Individual Binary Mask Addressing
Core 0 | 00000001
Core 1 | 00000010
Core 2 | 00000100
Core 3 | 00001000
Core 4 | 00010000
Core 5 | 00100000
Core 6 | 01000000
Core 7 | 10000000

The Furthest to the right placement is the lowest core.  00000000

You can be selective too. 
Say you want to have your process run under only cores 1 and 3?  "00001010"
How about only the last two cores on a 8 core server? "11000000"
the Process will only execute on the placement represented by 1's
*remember we're counting from 0-7

So to use this you can run the following command example.
start /affinity 0x00000000000000C0 notepad.exe 

Your probably thinking, That doesn't look like what we just learned. 
This is because the /Affinity uses Hex values.
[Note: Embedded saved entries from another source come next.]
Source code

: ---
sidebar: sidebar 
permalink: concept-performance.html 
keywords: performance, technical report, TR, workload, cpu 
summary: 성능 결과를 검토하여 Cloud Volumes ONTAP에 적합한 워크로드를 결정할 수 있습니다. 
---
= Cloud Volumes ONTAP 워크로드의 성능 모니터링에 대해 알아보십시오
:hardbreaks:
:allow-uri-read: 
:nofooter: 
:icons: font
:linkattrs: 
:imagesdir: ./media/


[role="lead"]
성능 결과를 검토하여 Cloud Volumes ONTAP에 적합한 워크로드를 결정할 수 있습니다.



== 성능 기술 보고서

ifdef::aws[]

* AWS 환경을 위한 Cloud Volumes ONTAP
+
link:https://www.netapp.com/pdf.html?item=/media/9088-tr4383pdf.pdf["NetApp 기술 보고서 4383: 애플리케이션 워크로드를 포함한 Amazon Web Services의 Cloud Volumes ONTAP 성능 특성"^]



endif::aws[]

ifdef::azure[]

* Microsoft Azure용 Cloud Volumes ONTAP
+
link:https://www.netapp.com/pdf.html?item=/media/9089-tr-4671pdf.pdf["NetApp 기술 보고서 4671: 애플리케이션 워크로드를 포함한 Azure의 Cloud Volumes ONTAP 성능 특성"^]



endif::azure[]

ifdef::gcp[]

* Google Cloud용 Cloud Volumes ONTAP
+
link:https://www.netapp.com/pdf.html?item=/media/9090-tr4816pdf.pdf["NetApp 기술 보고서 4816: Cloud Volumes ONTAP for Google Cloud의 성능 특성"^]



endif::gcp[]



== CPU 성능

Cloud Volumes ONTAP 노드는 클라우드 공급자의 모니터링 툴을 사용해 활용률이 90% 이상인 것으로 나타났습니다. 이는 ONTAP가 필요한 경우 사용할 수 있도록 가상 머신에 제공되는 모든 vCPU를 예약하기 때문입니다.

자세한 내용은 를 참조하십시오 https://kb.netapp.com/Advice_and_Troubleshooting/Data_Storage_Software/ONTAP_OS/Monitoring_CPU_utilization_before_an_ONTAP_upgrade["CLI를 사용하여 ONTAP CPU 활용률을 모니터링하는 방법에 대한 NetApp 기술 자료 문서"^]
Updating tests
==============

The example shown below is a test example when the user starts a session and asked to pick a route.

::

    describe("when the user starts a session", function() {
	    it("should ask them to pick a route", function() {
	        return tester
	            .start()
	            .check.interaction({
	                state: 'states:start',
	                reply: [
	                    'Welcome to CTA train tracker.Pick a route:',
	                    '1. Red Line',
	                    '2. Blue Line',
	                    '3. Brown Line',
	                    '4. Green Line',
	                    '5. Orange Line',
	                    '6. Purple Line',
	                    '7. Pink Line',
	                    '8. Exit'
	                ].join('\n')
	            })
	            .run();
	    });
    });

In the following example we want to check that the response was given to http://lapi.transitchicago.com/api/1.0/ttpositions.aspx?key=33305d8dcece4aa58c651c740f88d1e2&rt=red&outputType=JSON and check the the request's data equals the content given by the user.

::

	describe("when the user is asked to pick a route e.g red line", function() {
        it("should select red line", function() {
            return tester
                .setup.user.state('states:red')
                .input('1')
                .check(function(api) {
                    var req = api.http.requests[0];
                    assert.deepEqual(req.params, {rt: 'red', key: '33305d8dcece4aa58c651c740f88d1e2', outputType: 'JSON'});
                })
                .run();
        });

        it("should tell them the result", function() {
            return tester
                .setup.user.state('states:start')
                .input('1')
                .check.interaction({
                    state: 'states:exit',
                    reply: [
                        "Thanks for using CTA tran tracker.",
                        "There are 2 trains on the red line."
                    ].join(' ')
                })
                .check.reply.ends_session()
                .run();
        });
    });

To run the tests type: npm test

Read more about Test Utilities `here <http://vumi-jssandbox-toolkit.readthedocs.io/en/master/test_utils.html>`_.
To get this you simply open calculator and switch to programmer then select the BIN field and enter the desired bit mask.
It will show you the Hex value you need for affinity to work properly.

* Tip
If the general population of servers are 4 or 8,12,16 core VM?s 
You can use a bitmask of 0x0000000000008888 or BITMASK 1000 1000 1000 1000
When executed on a lower core it will only use the last core and ignore the upper bit mask

  •  4 Core will execute on the last core 3
  • 8 Core it will execute on cores 3 & 7 
  • 16 Core?  It will execute on 3 , 7, 11 ,15


*Remember Core 0 is the first core. 

*Tip- when planning
Avoid running your task on core 0 which is where the main Kernel OS lives  and also the Antivirus us usually there too.

Your OS will thank you. This also Extends to SQL Admins. in SQL you can set the BIT mask as well.
It helps SQL too, When a transaction log "grow" command is issued? it gives the OS room to execute will make it complete that much faster.